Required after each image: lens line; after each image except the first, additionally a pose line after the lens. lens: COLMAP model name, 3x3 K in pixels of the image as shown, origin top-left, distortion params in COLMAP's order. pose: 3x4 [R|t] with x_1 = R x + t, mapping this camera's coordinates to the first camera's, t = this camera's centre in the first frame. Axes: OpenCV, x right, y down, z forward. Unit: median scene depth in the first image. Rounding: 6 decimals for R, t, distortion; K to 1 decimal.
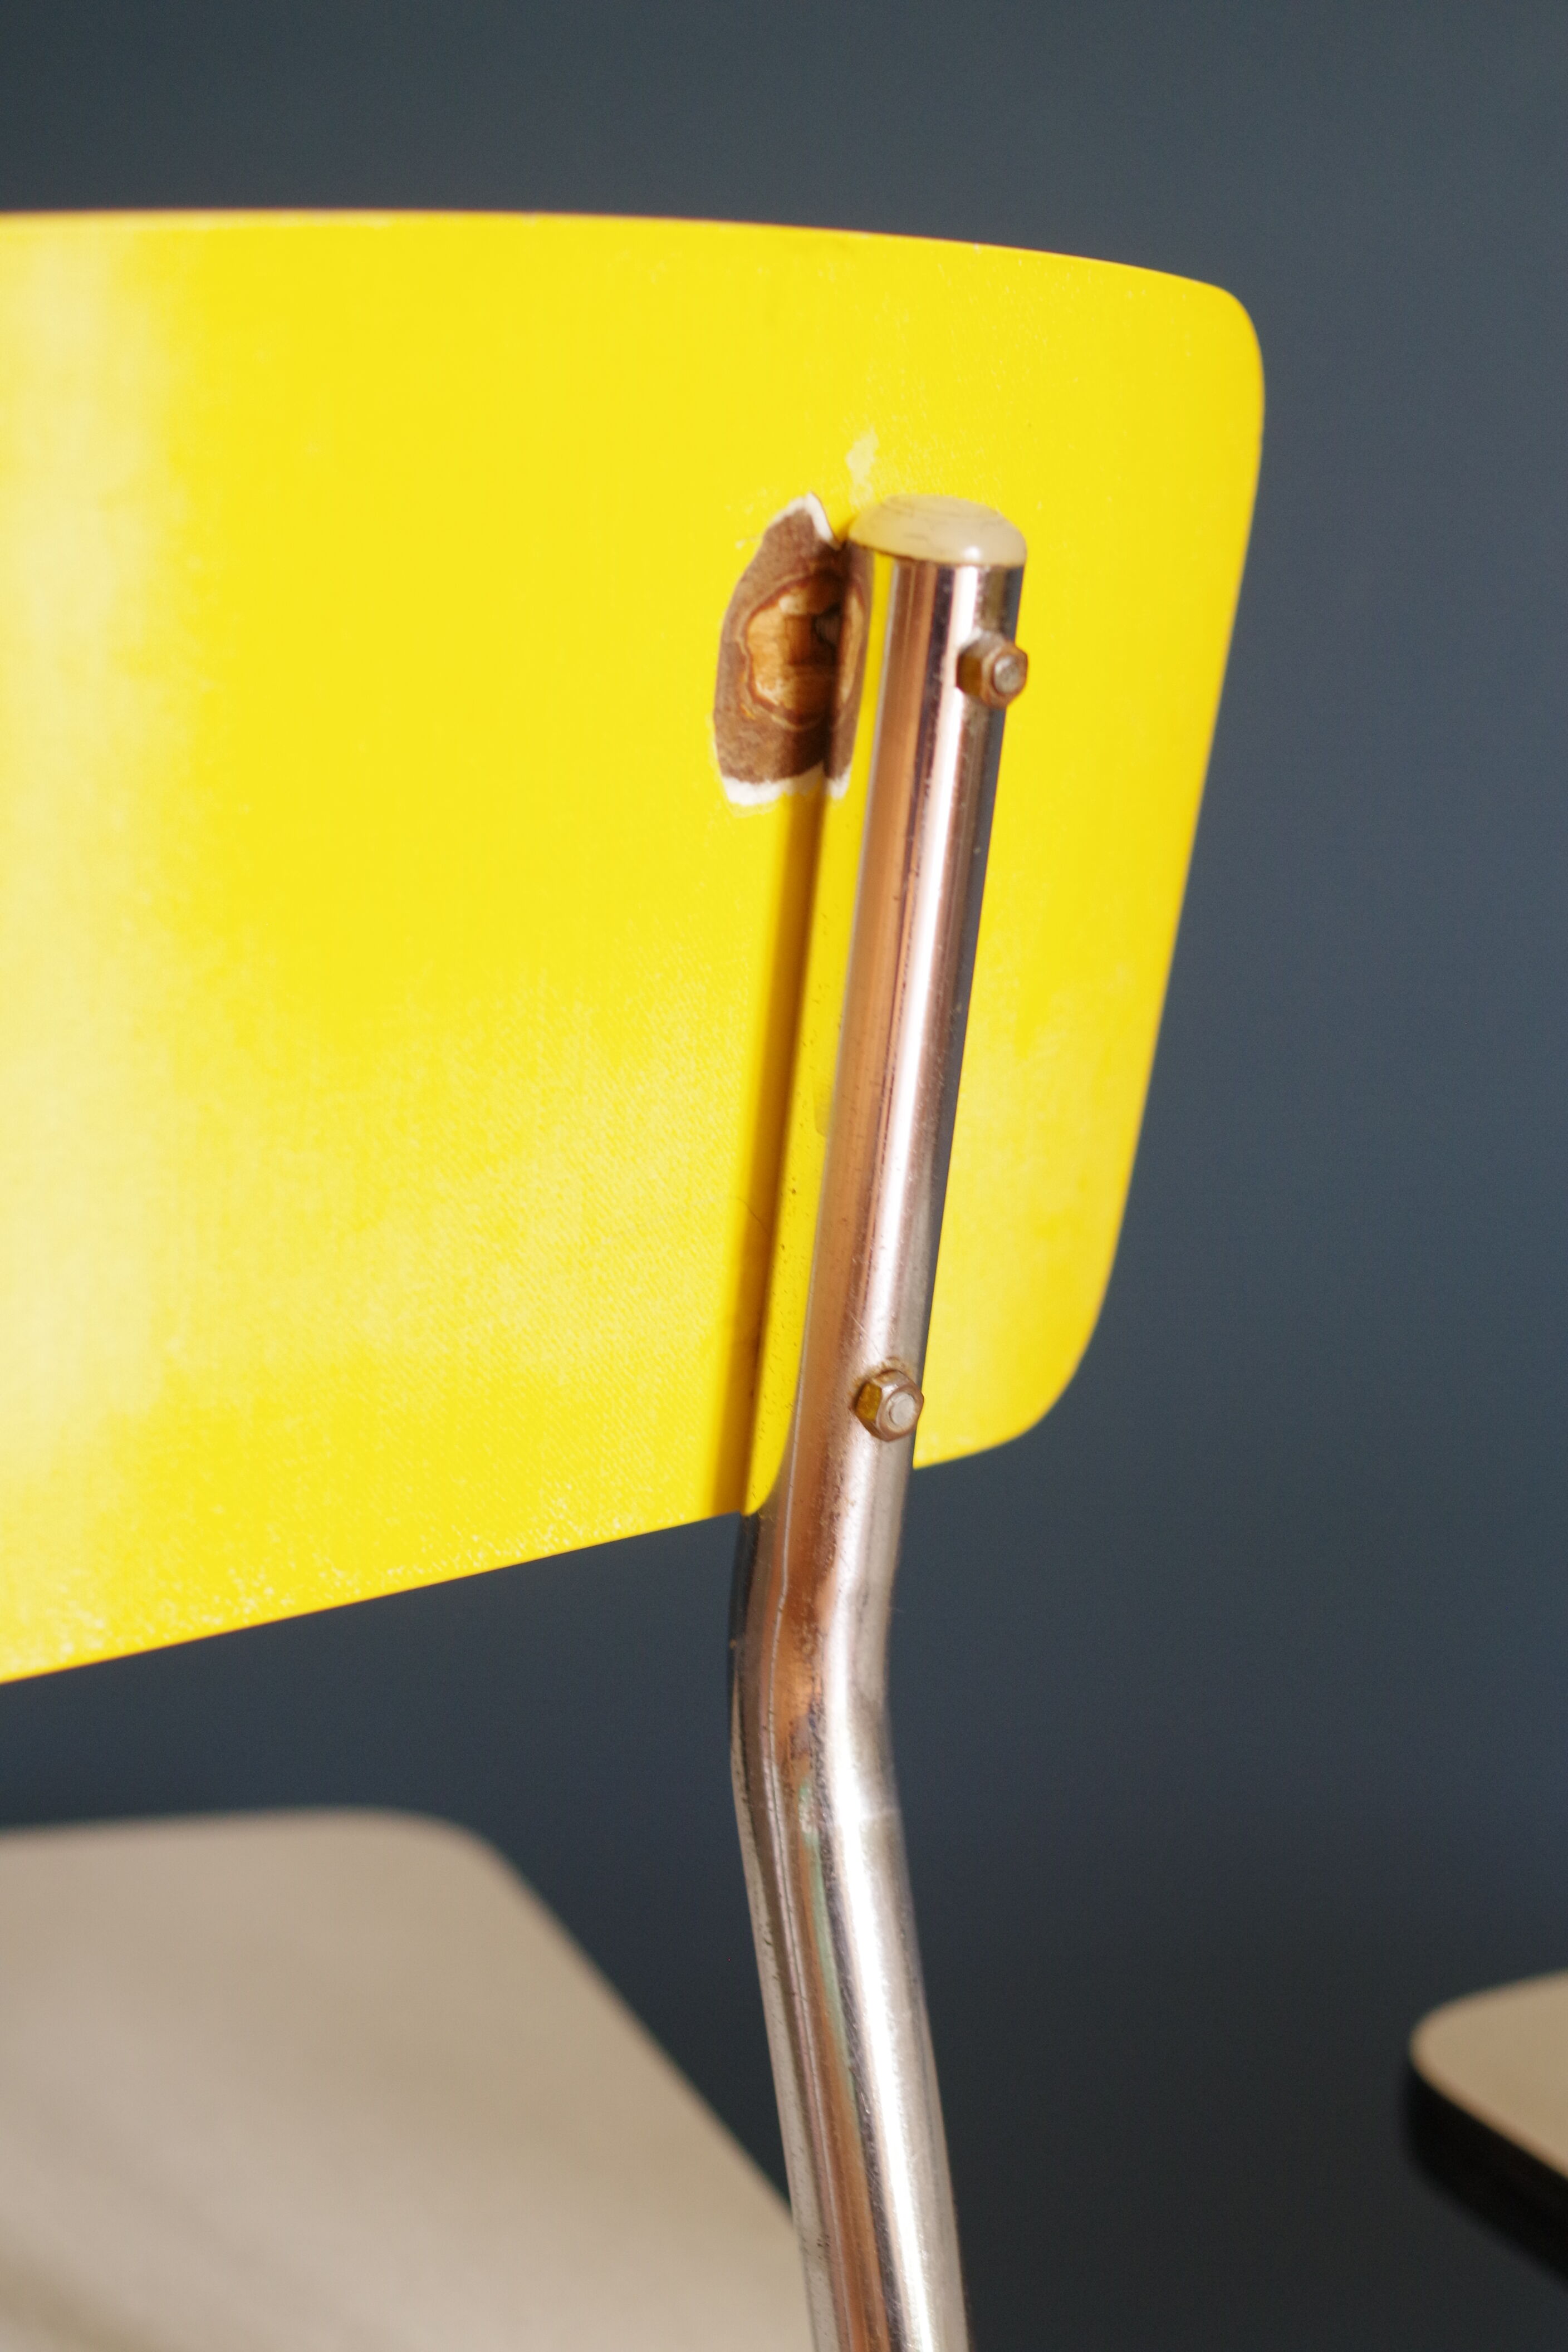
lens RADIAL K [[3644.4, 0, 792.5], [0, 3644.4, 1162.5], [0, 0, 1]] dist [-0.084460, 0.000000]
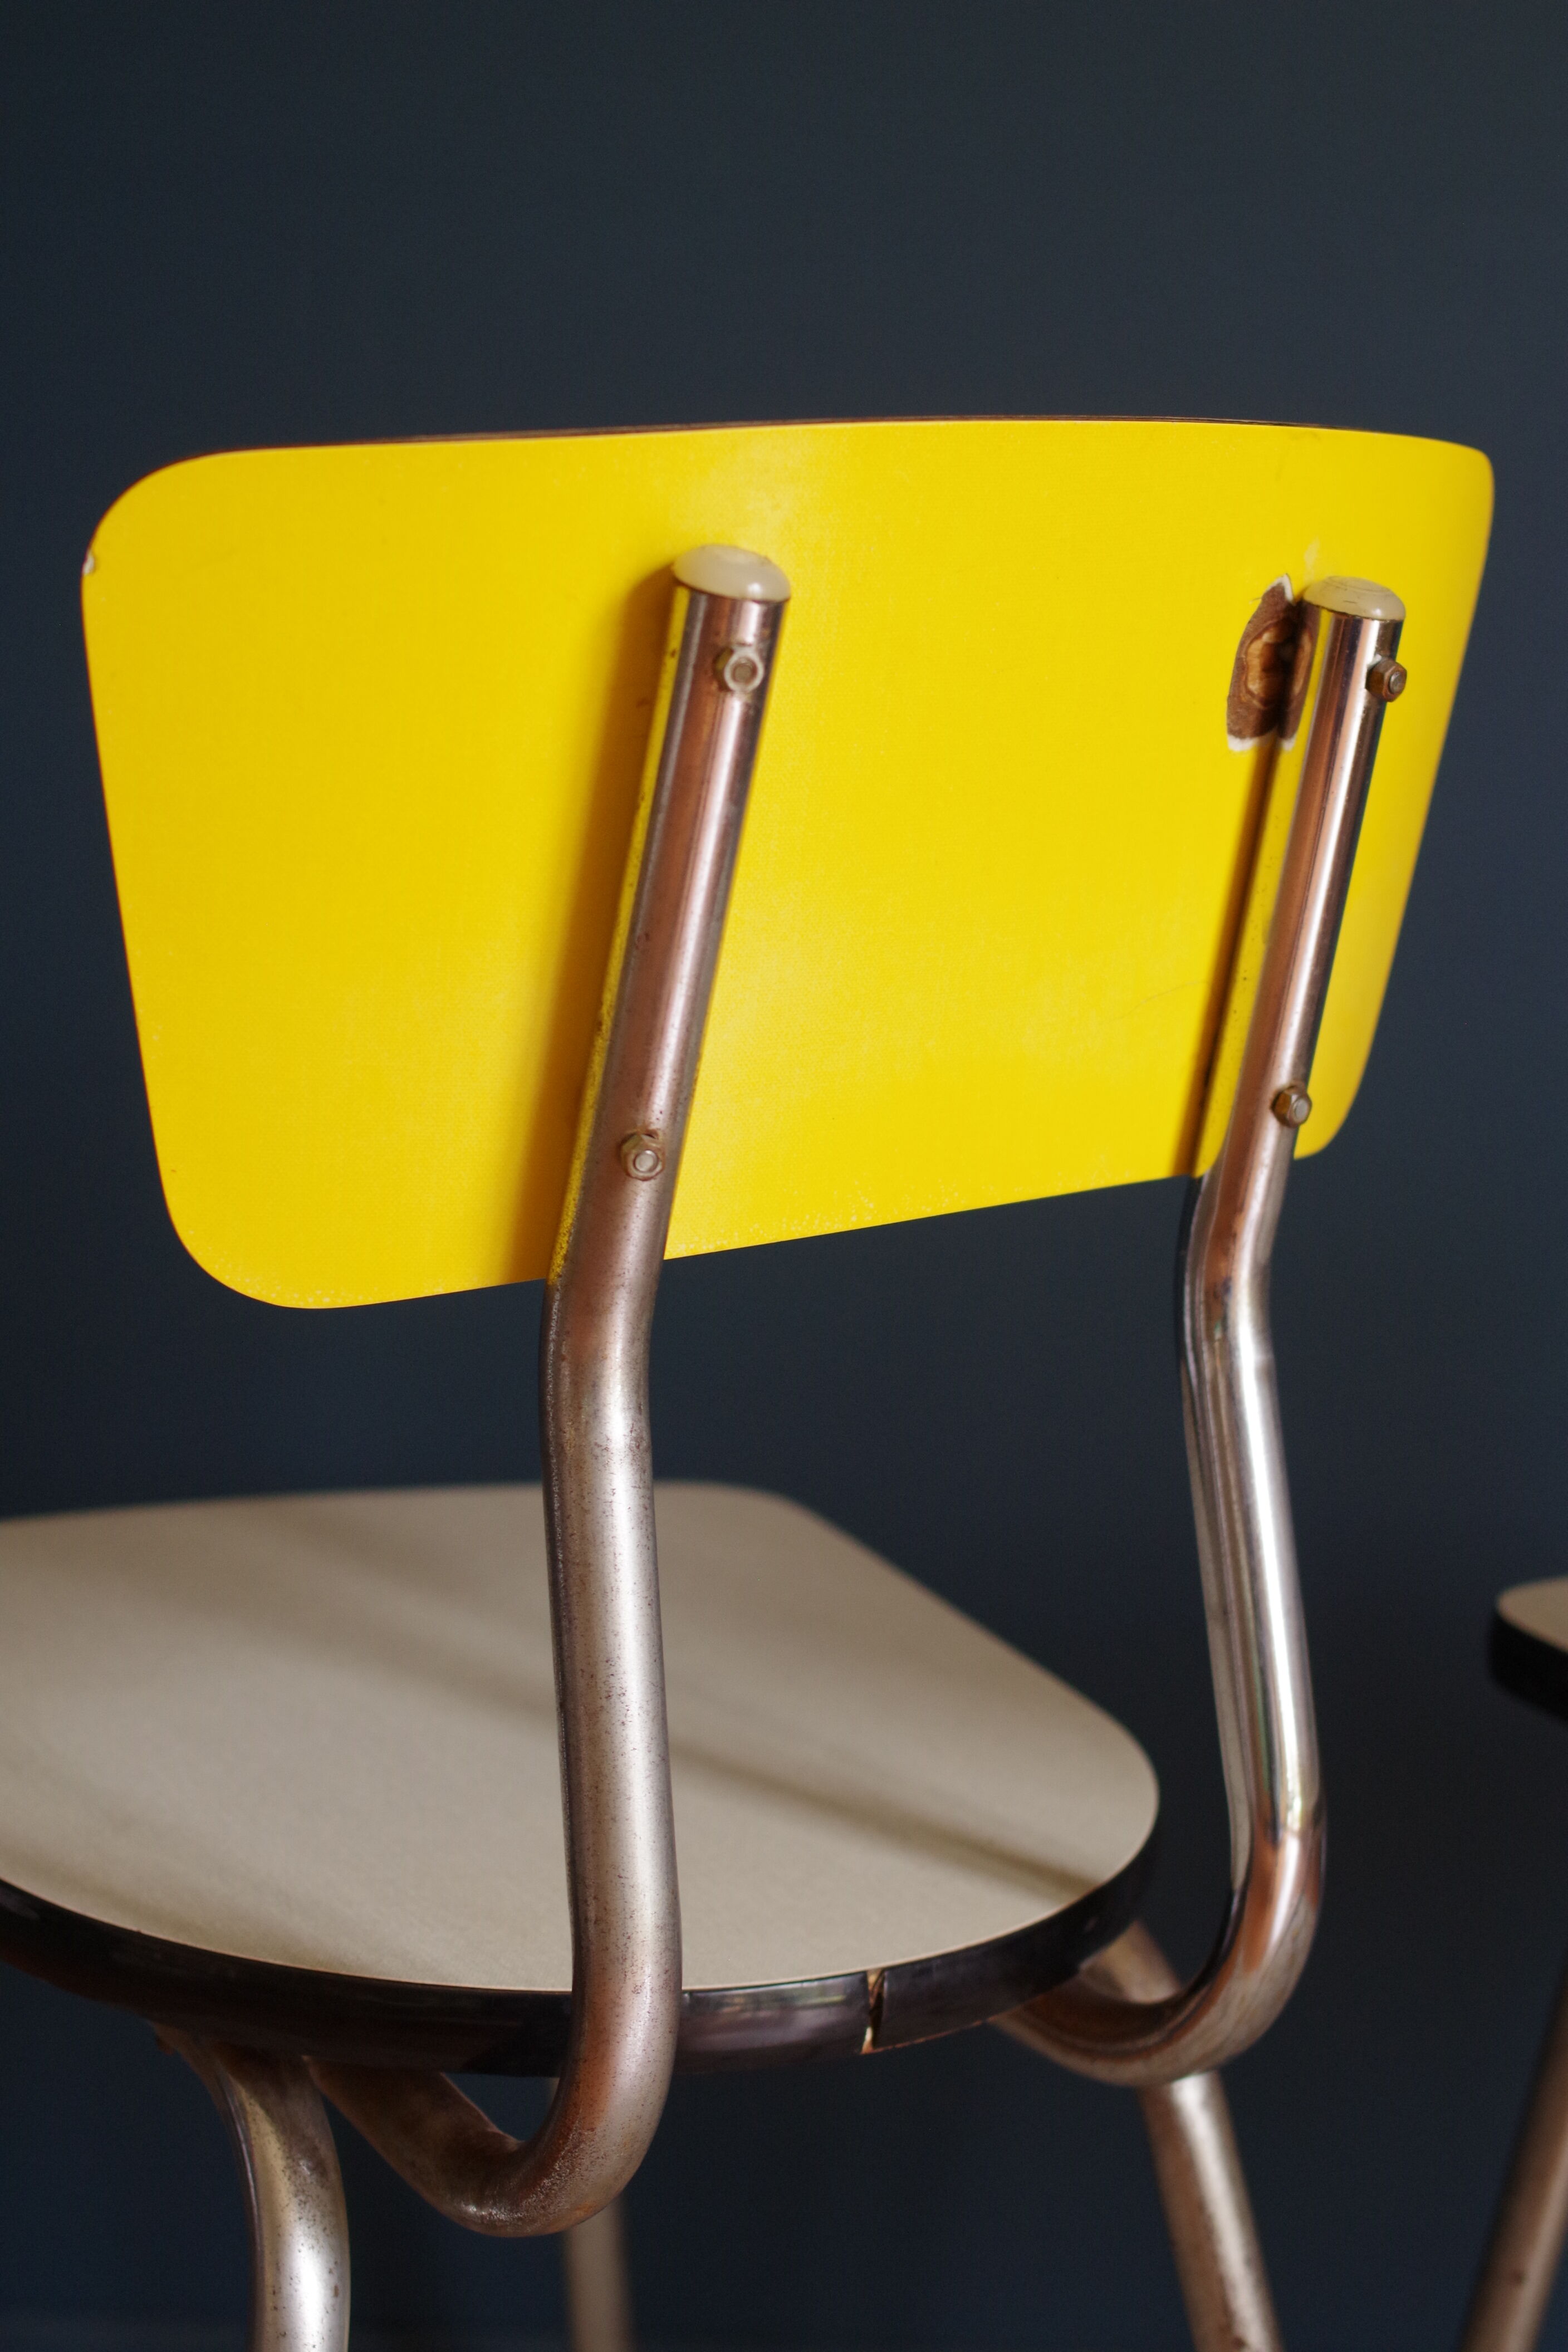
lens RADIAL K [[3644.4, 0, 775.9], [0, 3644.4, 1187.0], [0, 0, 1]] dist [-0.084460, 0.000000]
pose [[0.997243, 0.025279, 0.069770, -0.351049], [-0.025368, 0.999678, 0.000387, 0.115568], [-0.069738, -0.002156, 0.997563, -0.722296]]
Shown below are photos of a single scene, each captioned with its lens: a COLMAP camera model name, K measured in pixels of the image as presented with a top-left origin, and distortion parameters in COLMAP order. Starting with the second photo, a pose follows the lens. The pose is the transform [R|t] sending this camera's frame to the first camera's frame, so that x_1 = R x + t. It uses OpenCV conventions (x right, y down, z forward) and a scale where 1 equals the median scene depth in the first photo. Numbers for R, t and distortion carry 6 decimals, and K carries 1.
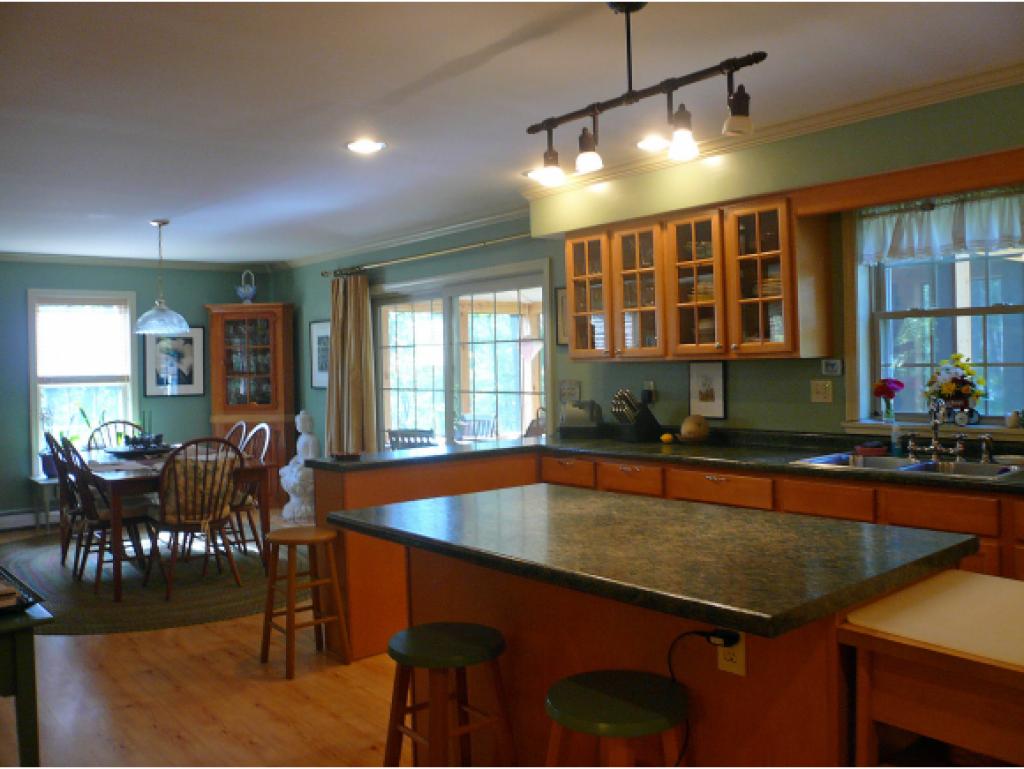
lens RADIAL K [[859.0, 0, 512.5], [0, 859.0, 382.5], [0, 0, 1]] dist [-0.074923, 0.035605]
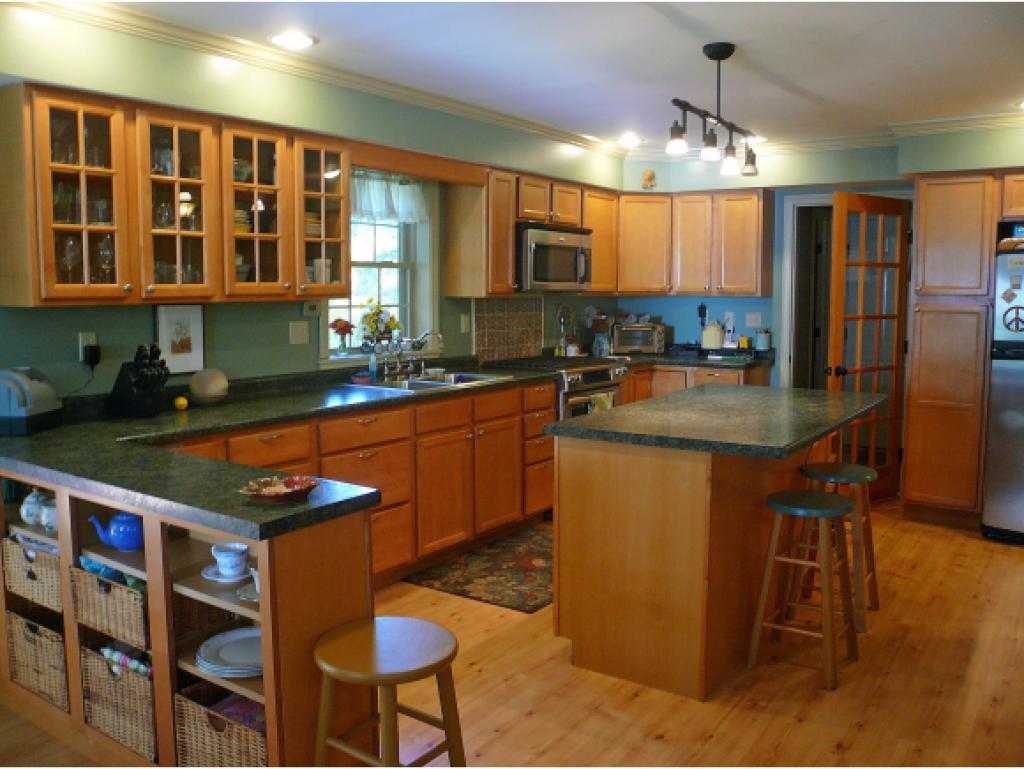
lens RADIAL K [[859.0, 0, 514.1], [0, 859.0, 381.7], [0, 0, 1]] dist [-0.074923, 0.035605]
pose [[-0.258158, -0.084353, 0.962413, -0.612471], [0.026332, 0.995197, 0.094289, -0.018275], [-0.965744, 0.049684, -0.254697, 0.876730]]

[PROBLEM TO WORK ON] What is needed is every entry written out word for word, with no pictures.

[TASK RESULT]
Required after each image: lens line; after each image except the first, additionally a pose line after the lens. lens: COLMAP model name, 3x3 K in pixels of the image as shown, origin top-left, distortion params in COLMAP's order. pose: 3x4 [R|t] with x_1 = R x + t, mapping this camera's coordinates to the first camera's, t = this camera's centre in the first frame. Axes: OpenCV, x right, y down, z forward. Unit: median scene depth in the first image. Rounding: 6 decimals for R, t, distortion; K to 1 decimal.
lens RADIAL K [[3644.4, 0, 792.5], [0, 3644.4, 1162.5], [0, 0, 1]] dist [-0.084460, 0.000000]
lens RADIAL K [[3644.4, 0, 775.9], [0, 3644.4, 1187.0], [0, 0, 1]] dist [-0.084460, 0.000000]
pose [[0.997243, 0.025279, 0.069770, -0.351049], [-0.025368, 0.999678, 0.000387, 0.115568], [-0.069738, -0.002156, 0.997563, -0.722296]]
Shown below are photos of a single scene, each captioned with its lens: a COLMAP camera model name, K measured in pixels of the image as presented with a top-left origin, and distortion parameters in COLMAP order. Starting with the second photo, a pose follows the lens. The pose is the transform [R|t] sending this camera's frame to the first camera's frame, so that x_1 = R x + t. It uses OpenCV conventions (x right, y down, z forward) and a scale where 1 equals the median scene depth in the first photo. Numbers for R, t and distortion carry 6 decimals, and K carries 1.
lens RADIAL K [[859.0, 0, 512.5], [0, 859.0, 382.5], [0, 0, 1]] dist [-0.074923, 0.035605]
lens RADIAL K [[859.0, 0, 514.1], [0, 859.0, 381.7], [0, 0, 1]] dist [-0.074923, 0.035605]
pose [[-0.258158, -0.084353, 0.962413, -0.612471], [0.026332, 0.995197, 0.094289, -0.018275], [-0.965744, 0.049684, -0.254697, 0.876730]]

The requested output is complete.